This image shows that x and y are correctly retrieved from the VBO when I swizzle xy. The x’s are negative, y’s positive:

Here I swizzle xx; x is used for both the x and y position of the vertex:

And here I swizzle yy; y is used for both the x and y position of the vertex, and it looks just like xx:

Any ideas where I’m going wrong? I appreciate your help!

  • Chris

The code looks correct to me. Try outputting the position into the point color to see if something changes between xx & yy cases.

When I do that, the positions resolve correctly with yy. It seems that as long as I reference position.x in some fashion, position.y is correct. If I don’t, position.y takes on position.x’s value. Perhaps a compilation problem in the NVIDIA driver? I’m using the latest, 256.44.

  • Chris

Also, I’m on Linux. I’ll go figure out how to submit a bug report to NVIDIA.

Sure, if the facts are exactly as you described, it looks like a bug. There is always something weird with vertex attribute 0 :wink:

http://nvdeveloper.nvidia.com

Have you tried changing:
gl_Position = vec4(position.yy, 0.0, 1.0);

to:
gl_Position = vec4(position.y, position.y, 0.0, 1.0);

It’s not as concise, but it’s as efficient.

──────

| Work required |
Reproduce the forum thread about the swizzled vertex positions word for word, starting with "When I do that, the" and going on through "report to NVIDIA.".

[Saved data entries]
──────

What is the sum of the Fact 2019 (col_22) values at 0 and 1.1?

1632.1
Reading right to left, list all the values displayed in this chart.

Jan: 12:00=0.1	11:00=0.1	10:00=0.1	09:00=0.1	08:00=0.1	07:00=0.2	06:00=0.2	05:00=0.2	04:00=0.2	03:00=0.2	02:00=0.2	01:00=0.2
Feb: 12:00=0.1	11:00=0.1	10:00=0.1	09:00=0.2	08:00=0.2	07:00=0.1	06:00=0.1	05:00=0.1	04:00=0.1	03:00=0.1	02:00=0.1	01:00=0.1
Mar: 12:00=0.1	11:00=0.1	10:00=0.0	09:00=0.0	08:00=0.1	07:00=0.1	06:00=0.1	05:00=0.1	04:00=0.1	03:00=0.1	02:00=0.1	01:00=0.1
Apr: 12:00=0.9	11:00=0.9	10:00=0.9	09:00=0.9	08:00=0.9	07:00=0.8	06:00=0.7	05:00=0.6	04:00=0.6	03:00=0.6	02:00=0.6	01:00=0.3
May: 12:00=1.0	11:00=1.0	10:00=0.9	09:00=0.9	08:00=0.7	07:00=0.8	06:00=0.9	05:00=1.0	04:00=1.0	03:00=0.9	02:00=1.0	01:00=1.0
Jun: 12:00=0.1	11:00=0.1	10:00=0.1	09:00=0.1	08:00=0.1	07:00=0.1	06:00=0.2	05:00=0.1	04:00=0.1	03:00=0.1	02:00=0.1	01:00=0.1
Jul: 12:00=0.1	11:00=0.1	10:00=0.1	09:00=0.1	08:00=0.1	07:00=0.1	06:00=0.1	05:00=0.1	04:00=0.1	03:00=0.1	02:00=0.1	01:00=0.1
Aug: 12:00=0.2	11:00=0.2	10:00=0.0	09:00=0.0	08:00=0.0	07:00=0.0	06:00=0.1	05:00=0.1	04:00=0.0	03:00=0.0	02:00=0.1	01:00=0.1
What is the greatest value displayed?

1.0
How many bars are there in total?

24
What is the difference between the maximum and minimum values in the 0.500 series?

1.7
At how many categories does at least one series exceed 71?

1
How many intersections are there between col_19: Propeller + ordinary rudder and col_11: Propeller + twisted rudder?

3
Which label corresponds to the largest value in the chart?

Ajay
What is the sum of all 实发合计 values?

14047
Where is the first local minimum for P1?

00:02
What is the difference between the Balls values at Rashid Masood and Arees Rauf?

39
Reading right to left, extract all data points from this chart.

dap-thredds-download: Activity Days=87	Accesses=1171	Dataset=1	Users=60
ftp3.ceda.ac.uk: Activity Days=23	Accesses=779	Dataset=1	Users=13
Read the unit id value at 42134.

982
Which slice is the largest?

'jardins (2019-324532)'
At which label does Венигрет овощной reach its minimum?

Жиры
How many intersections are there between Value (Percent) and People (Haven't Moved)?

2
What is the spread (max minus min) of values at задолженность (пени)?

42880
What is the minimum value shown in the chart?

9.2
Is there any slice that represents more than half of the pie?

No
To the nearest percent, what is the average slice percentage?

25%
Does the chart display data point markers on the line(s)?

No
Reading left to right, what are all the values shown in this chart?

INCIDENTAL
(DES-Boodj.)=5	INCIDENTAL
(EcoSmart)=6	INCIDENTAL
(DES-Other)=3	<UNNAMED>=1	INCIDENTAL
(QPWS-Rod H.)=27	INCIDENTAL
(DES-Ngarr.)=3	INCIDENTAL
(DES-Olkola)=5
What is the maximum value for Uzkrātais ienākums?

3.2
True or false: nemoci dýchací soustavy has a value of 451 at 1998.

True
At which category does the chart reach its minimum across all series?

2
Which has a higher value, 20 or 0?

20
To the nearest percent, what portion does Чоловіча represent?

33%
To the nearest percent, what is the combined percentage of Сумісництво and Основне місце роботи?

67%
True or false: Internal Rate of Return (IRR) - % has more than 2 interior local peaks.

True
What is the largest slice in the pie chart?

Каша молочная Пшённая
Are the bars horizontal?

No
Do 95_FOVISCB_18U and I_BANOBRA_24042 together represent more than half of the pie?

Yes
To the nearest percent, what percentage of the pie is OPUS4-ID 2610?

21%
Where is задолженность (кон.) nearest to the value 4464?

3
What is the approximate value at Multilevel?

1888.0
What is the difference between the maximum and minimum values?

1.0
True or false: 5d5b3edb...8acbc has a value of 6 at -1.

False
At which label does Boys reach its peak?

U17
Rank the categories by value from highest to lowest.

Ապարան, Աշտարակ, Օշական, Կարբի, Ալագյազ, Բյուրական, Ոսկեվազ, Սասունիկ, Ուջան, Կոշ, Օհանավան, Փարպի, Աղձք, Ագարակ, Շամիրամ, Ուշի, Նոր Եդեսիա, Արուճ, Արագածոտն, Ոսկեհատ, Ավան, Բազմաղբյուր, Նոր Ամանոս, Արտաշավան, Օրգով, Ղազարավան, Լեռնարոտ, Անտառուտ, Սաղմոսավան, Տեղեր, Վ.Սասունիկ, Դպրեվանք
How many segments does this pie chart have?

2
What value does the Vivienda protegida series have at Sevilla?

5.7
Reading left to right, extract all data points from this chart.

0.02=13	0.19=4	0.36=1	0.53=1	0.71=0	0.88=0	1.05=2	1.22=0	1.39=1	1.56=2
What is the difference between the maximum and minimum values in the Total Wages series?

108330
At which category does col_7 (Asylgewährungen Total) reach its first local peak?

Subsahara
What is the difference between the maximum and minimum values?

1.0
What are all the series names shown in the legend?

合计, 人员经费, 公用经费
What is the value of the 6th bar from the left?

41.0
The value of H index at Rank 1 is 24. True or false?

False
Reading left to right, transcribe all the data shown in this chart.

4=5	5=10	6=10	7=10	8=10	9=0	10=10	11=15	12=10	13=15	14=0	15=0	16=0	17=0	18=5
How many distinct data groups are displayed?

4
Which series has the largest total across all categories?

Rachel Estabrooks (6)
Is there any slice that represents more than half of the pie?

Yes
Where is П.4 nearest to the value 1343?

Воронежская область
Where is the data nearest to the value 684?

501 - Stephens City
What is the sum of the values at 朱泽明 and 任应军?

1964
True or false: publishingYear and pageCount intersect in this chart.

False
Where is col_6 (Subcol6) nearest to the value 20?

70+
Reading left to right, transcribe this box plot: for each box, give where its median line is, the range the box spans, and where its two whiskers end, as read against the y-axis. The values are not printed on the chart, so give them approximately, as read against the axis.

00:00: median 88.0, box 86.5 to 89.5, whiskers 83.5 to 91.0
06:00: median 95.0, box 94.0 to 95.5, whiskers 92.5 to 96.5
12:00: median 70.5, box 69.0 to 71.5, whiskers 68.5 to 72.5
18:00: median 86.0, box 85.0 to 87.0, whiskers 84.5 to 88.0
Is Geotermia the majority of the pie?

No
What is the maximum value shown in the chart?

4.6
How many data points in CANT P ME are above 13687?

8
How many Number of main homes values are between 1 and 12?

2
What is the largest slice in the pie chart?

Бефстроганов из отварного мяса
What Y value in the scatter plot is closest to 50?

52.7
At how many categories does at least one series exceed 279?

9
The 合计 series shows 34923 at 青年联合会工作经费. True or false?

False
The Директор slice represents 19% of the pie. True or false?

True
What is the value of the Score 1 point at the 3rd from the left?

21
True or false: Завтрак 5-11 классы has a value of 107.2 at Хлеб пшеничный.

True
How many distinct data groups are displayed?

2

──────

| Written answer |
When I do that, the positions resolve correctly with yy. It seems that as long as I reference position.x in some fashion, position.y is correct. If I don’t, position.y takes on position.x’s value. Perhaps a compilation problem in the NVIDIA driver? I’m using the latest, 256.44.

  • Chris

Also, I’m on Linux. I’ll go figure out how to submit a bug report to NVIDIA.